Too much unorganized data is a problem that calls out to artificial intelligence. Wildlife Insights, a collaborative effort between conservation groups, universities, museums, and one of Silicon Valley’s largest players, has just unveiled its database that will allow conservationists to share their images, sort through them and identify which species their camera traps are photographing.

The database uses A.I. developed by Google to sort out pictures that don’t contain wildlife, and it can identify many different kinds of species. The database uses A.I. developed by Google to sort out pictures that don’t contain wildlife and can identify a wide variety of species.

Jorge Ahumada, the executive director of Wildlife Insights as well as a senior wildlife conservation scientist at Conservation International, tells Inverse that the collaboration is still in the early days, but they already have 62 projects in the database from around the world. Wildlife Insights is working with 4.5 million images that feature around 600 species. Over 80 percent of the photos in the database feature wildlife, and so far the A.I. has been able to accurately identify around 100 species 80 to 90 percent of the time.

“There are millions and millions of camera trap images out there in the world, but because there’s no way to process them or share them or analyze them, they’re unavailable to conservationists,” Ahumada says. “The folks who are collecting this data—they’re just sitting on it, basically. Most of them don’t have the capacity to go through it and look at the images one by one. If they do, it’s going to take them a long time.”

Ahumada claims camera traps in just one area can capture up to 100,000 images over the course of a month. That’s a lot of pictures to sort through. Even if a conservationist does sort through the images, they’re typically not sharing them very widely. This project will change that.

A camera trap in a forest.

Pixabay

All of the images are uploaded under a creative commons license so anyone can access them and use them, and anyone who sets up camera traps or just wants access to the images can make an account. Even people who put camera traps on their property as a hobby can get involved.

“Anybody who wants to do a study can download images for a certain species or download images from a given country,” Ahumada says.

Ahumada says the A.I. was created using a deep learning model that was exposed to millions of images from camera traps so it could learn to identify different species in different environments.

“This is a deep learning model that was trained with about 8.4 million camera trap images that were already cataloged, so somebody had gone through all of these images from various parts of the world,” Ahumada says. “The model got trained with about half of those images, then a data set was used on the other half to test how it works.”

This project will be useful for many purposes. Ahumada says conservationists will be able to use it to track wildlife in certain areas, and what they learn with this data can help them understand which species are in a given habitat, if they’re migrating and more. This will help conservationists protect these animals, learn how an environment is affecting them and could also help shape public policy.

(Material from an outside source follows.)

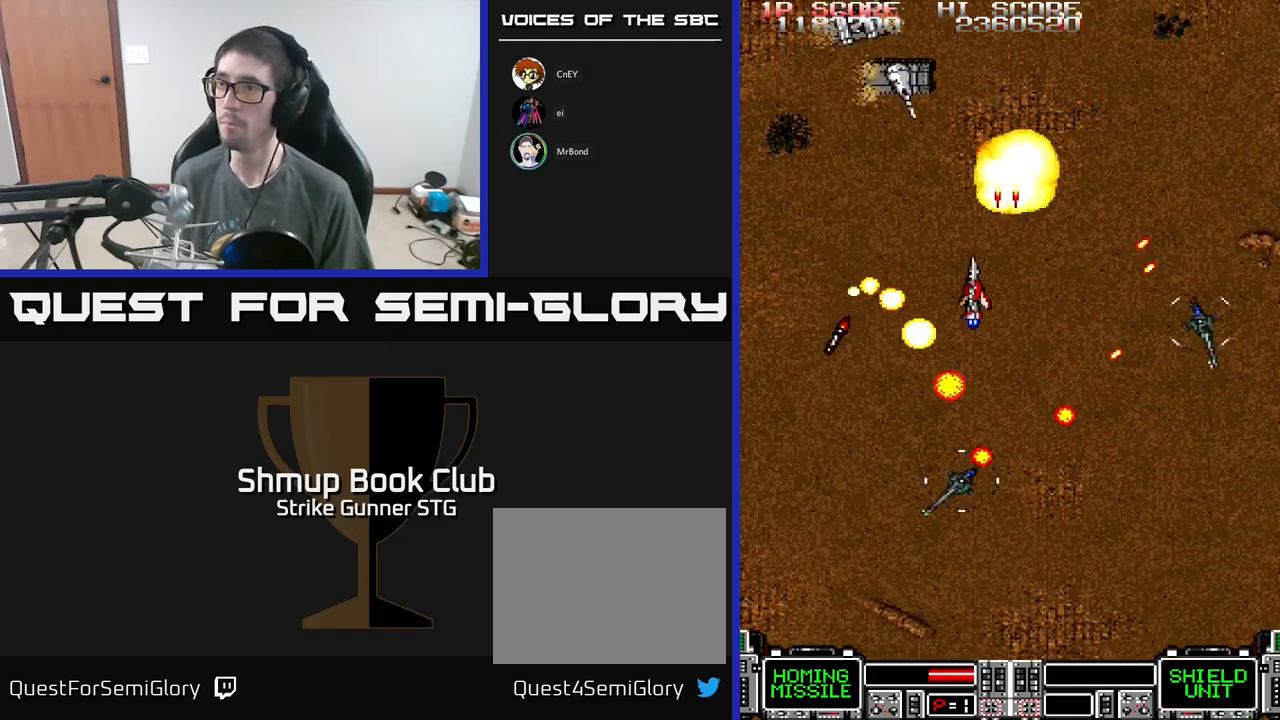
{"buttons": ["A", "DPAD_DOWN", "DPAD_RIGHT"], "left_stick": "center", "right_stick": "center", "events": [[17, "X", "up"], [117, "DPAD_DOWN", "down"], [134, "X", "down"], [217, "X", "up"], [434, "DPAD_LEFT", "up"], [500, "DPAD_RIGHT", "down"]]}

“In many places, we really don’t know what species are in these protected areas. We assume there will be this or that, but we don’t know,” Ahumada says. This is a way to confirm those species are there. This is also a way to measure what is happened to these species over time, as forests get cut down and the climate warms.”

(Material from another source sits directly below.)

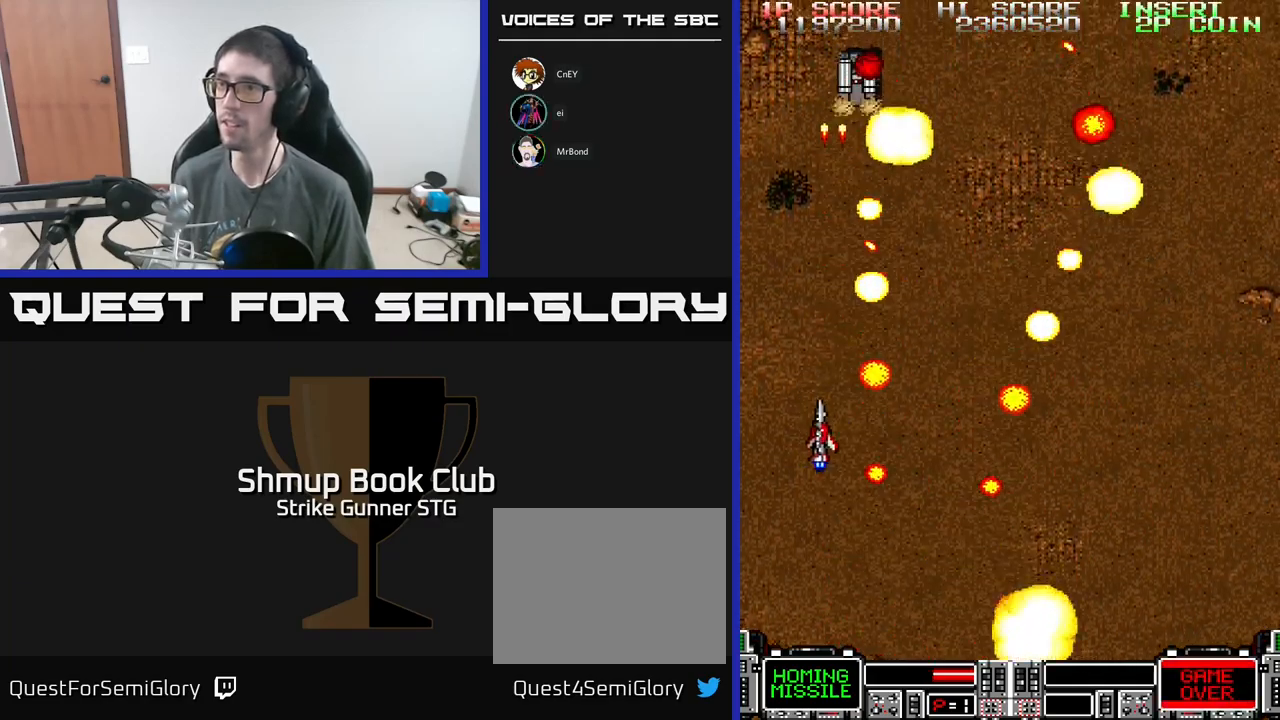
{"buttons": ["A", "DPAD_UP", "DPAD_LEFT"], "left_stick": "center", "right_stick": "center", "events": [[67, "DPAD_RIGHT", "up"], [200, "DPAD_RIGHT", "down"], [217, "DPAD_DOWN", "up"], [367, "DPAD_RIGHT", "up"], [400, "DPAD_UP", "down"], [434, "DPAD_LEFT", "down"]]}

If you notice a species is starting to congregate in one part of a habitat, you can go check if something is causing them to avoid another part, which could include poachers or a degrading environment. You might take what you learn from the traps and decide to request that government officials change the number of hunting licenses that will be available or request that lawmakers better protect a certain area.

See also: Why the Race to Slow Mass Extinction Matters More Than Ever Before

The U.N.’s Intergovernmental Science-Policy Platform on Biodiversity and Ecosystem Services (IPBES) claims almost 10 percent of terrestrial species are currently under threat, and many of those species will likely disappear within a decade. That’s over 500,000 species that are threatened. Not only are we losing species that are important to different ecosystems, but the disappearance of a species also presents a threat to the climate.

“When you lose a species, like vertebrates, you lose a lot of the forest’s function, like storing carbon,” Ahumada says.

These animals eat the fruit from plants that contain seeds that don’t easily disperse without them. The fewer animals that are spreading the seeds of these plants, the less new ones are growing that can absorb greenhouse gases. The world’s forests are estimated to absorb nearly 40 percent of the CO2 humans produce.

“There are all of these cascading effects that happen when we lose a species,” Ahumada says.

You can go to Wildlife Insights to see how the project is developing and get involved if you’d like. The A.I. will get better at identifying different species as the network grows and more camera trap mages are uploaded.